Developers want tax relief for Harris Hill Commons apartment project in Clarence

The group of developers – led by M.J. Peterson Corp.’s Victor “Pete” Peterson – proposing the Harris Hill Commons residential complex in Clarence is seeking more than $900,000 in tax breaks from the town’s industrial development agency for a mixed-use portion of the project.

But with market-rate housing projects generally not eligible for tax breaks, it’s not clear if the mixed-use buildings with ground floor commercial space cited by the developers would qualify for taxpayer subsidies, especially absent other special justifications.

Peterson, together with Randaccio Builders’ Alan Randaccio and homebuilder Elliot Lasky, are planning to construct a complex of 31 two-story buildings in the eastern suburb, using 11.5 acres of undeveloped land at 8450 Sheridan Drive. That’s the northwest corner of the intersection at Harris Hill Road.

In the works for the past couple of years, the three-phase project by their Windsor Ridge Partners would consist of 18 two-unit townhouse buildings arrayed in two rows in the rear, plus two more doubles and five four-unit townhouse and four-plex buildings in the middle, and eight identical small buildings in front with three apartments and first-floor commercial space in each.

But the $30 million project has been hit by rising construction costs and higher interest rates. So the developers are seeking help from the Clarence IDA for the mixed-use portion of the project, which totals about 52,316 square feet at a cost of $12.91 million.

That’s the eight identical two-story buildings in the front of the site, each with first-floor retail space and 21 apartments in all. It would consist of 11,818 square feet of commercial space and 40,498 square feet of residential space.

The three developers are working on that part of the project with Kulback’s Construction owner David Kulbacki. They’re applying for $433,125 in sales tax relief, $72,000 in mortgage-recording tax abatement and a payment-in-lieu-of-taxes on the property that will save $462,556. A public hearing was held June 22, and public written comments may still be submitted to the agency, which will consider the application next month.
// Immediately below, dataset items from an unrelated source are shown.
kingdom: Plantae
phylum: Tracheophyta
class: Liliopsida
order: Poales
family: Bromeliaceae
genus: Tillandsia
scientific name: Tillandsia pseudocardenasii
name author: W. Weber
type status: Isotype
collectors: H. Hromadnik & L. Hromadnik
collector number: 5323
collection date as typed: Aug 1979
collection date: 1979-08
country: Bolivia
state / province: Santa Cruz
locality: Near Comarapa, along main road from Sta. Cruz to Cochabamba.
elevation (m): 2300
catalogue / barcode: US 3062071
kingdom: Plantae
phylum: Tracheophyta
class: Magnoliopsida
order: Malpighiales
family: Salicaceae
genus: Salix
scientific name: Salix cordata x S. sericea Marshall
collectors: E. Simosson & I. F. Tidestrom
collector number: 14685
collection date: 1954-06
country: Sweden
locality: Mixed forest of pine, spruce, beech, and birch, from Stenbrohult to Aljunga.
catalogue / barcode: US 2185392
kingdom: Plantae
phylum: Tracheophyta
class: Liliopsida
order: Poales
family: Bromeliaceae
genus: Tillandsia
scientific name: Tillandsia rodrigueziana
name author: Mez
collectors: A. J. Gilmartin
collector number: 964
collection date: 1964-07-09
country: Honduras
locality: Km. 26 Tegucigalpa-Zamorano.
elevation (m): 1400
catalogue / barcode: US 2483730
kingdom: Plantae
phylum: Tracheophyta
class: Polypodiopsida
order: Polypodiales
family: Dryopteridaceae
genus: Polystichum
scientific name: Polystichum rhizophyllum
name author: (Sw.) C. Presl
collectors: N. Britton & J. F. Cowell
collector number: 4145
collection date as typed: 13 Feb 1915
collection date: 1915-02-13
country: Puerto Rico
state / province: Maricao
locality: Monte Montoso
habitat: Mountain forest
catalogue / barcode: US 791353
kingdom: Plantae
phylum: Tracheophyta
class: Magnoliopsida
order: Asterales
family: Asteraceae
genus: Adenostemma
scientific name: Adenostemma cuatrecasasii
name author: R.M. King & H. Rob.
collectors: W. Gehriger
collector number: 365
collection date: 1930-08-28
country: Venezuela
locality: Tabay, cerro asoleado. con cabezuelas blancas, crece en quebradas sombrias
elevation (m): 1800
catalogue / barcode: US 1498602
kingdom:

Without that help, the project won’t move forward, the group said in its application.

“Due to the high cost of construction, without financial assistance, the Developer will not have an adequate rate of return, and this will be deemed too risky by the developer,” the group wrote. “The consequence to the Town of Clarence is (a) lack of available housing and (b) loss in potential property tax revenue.”

However, the application doesn’t explain how the project would qualify for assistance either. It would create only two jobs. It’s not an adaptive-reuse project, nor is it senior or affordable housing. It’s not located in a highly distressed census tract, has no impact on manufacturing jobs or facilities, and is unlikely to attract patrons from outside the area – all of which are criteria that could justify tax breaks on a retail or residential project that is normally not eligible.

According to the application, project expenses include $277,000 for the property acquisition, $10.18 million for construction, $2 million for infrastructure, $400,000 in professional fees and $50,000 for furniture and fixtures. Funding includes $3.31 million in equity from the developers and $9.6 million in bank financing.

Overall, the development would have 80 residential units in all, plus 24,800 square feet of commercial or retail space, according to the plans by Silvestri Architects and Greenman-Pedersen Inc., which were approved by town officials Jan. 11. Parking would include 239 spaces along the streets, 16 accessible spaces, 40 garage spots and 40 driveway spaces.

The developers hope to start work immediately, with completion by May 2024.